Ao cabo de sua viagem, sir Charles volta para Londres a fim de reunir numa tese as suas verificações. Demoraria anos. Havia em Darwin o medo do resultado de seu pensamento. As suas conclusões sobre a seleção ou a transmutação dos seres vivos era, no seu [Darwin] entendimento uma blasfêmia, uma heresia. Uma idéia que poderia gerar uma avalanche negativa e enlamear a sua reputação pública. Tudo isso construía em Darwin uma cautela que fez com que ele adiasse ao máximo a divulgação da sua tese. Afirmar em plena Inglaterra vitoriana que os seres evoluem e que o princípio motor da vida não tinha uma relação com o divino era algo por demais “perigoso” e revolucionário. Darwin sabia disso. Quando o seu livro foi lançado saiu com o título “Sobre a origem das espécies por meio da seleção natural”. O naturalista não quis usar o termo evolução por causa da repercussão e eclosão restritiva que isso provocaria. Mas até que enfim acabou divulgando as suas idéias, pressionado pelas circunstâncias.

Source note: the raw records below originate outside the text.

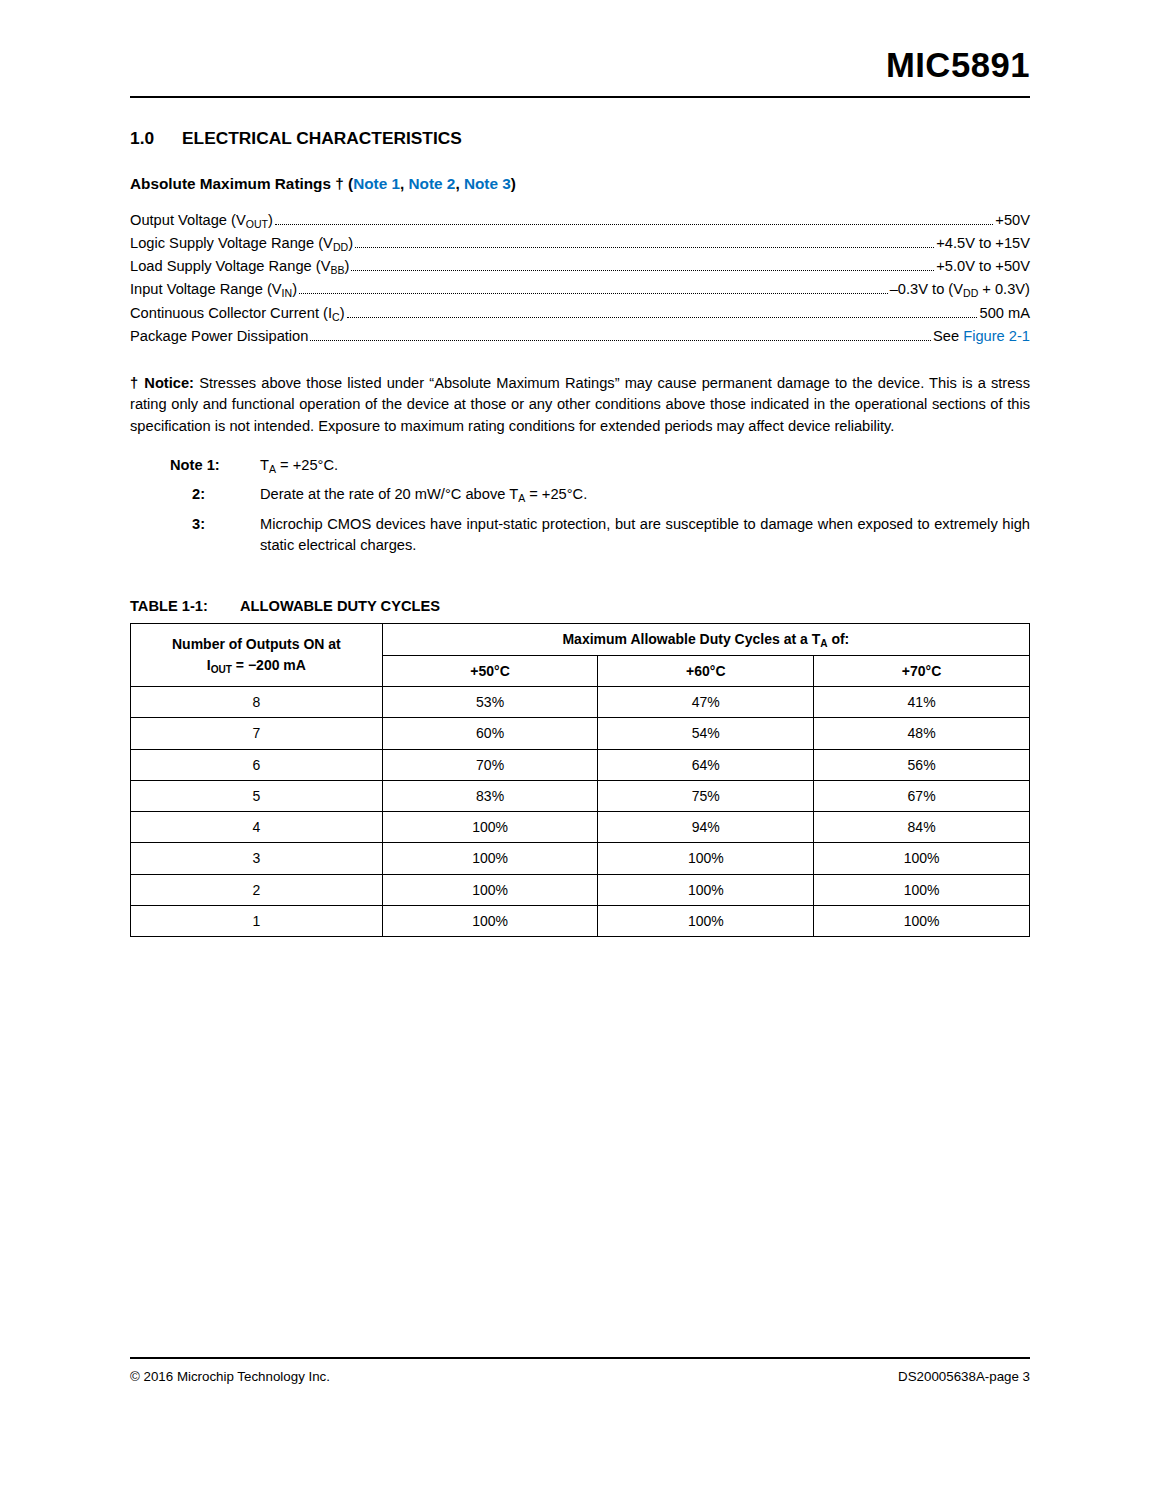MIC5891
1.0 ELECTRICAL CHARACTERISTICS
Absolute Maximum Ratings † (Note 1, Note 2, Note 3)
Output Voltage (VOUT) +50V
Logic Supply Voltage Range (VDD) +4.5V to +15V
Load Supply Voltage Range (VBB) +5.0V to +50V
Input Voltage Range (VIN) –0.3V to (VDD + 0.3V)
Continuous Collector Current (IC) 500 mA
Package Power Dissipation See Figure 2-1
† Notice: Stresses above those listed under “Absolute Maximum Ratings” may cause permanent damage to the device. This is a stress rating only and functional operation of the device at those or any other conditions above those indicated in the operational sections of this specification is not intended. Exposure to maximum rating conditions for extended periods may affect device reliability.
Note 1:
TA = +25°C.
2:
Derate at the rate of 20 mW/°C above TA = +25°C.
3:
Microchip CMOS devices have input-static protection, but are susceptible to damage when exposed to extremely high static electrical charges.
TABLE 1-1: ALLOWABLE DUTY CYCLES
| Number of Outputs ON at I OUT = −200 mA | Maximum Allowable Duty Cycles at a T A of: |
| --- | --- |
| +50°C | +60°C | +70°C |
| 8 | 53% | 47% | 41% |
| 7 | 60% | 54% | 48% |
| 6 | 70% | 64% | 56% |
| 5 | 83% | 75% | 67% |
| 4 | 100% | 94% | 84% |
| 3 | 100% | 100% | 100% |
| 2 | 100% | 100% | 100% |
| 1 | 100% | 100% | 100% |
© 2016 Microchip Technology Inc. DS20005638A-page 3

Inicialmente não houve muito alarde sobre o conteúdo do livro. Todavia, com o tempo rapidamente as edições de seu livro se esgotaram e os debates se sucederam acalorados. O pensador foi parodiado, criticado, demonizado, caricaturado; tornou-se motivo para piadas e ultrajes. A Igreja foi implacável em tornar sacrílega as suas teses. Construiu uma imagem negativa do pensador. Os religiosos decidiram fazer uma cruzada para restabelecer a ordem e o lugar da religião na explicação do mundo.
Para Darwin, o princípio cristão de que Deus que criou o homem à Sua imagem e semelhança não condizia com a realidade da natureza. A Bíblia diz que Deus criou o homem e o colocou num jardim a fim de que este dominasse sobre todas as coisas. Para o cristianismo, o homem é o ser mais extraordinário da criação, pois seria a coroação do ato criativo de Deus. Darwin concluiu que não existe qualquer privilégio para o homem. O ser humano seria apenas uma entre as milhões de espécies que evoluíram e aprenderam (evolução dos mais aptos) a se adaptar para continuar a existir. Outras espécies deixaram de existir, pois não se adaptaram plenamente a determinados ambientes. Darwin em suas observações verificou que a natureza está num estado constante de beligerância. A harmonia da natureza é apenas aparente. Para o naturalista, a simples visão de uma vespa paralisando uma borboleta para que esta sirva de alimento desdizia os ensinamentos da religião. Charles aos poucos foi perdendo a sua credulidade nas explicações religiosas. A morte de sua filha, fez com que ele perdesse de vez a fé. Aos domingos, enquanto a sua família ia ao culto, Darwin fazia caminhadas para melhor refletir a sua existência.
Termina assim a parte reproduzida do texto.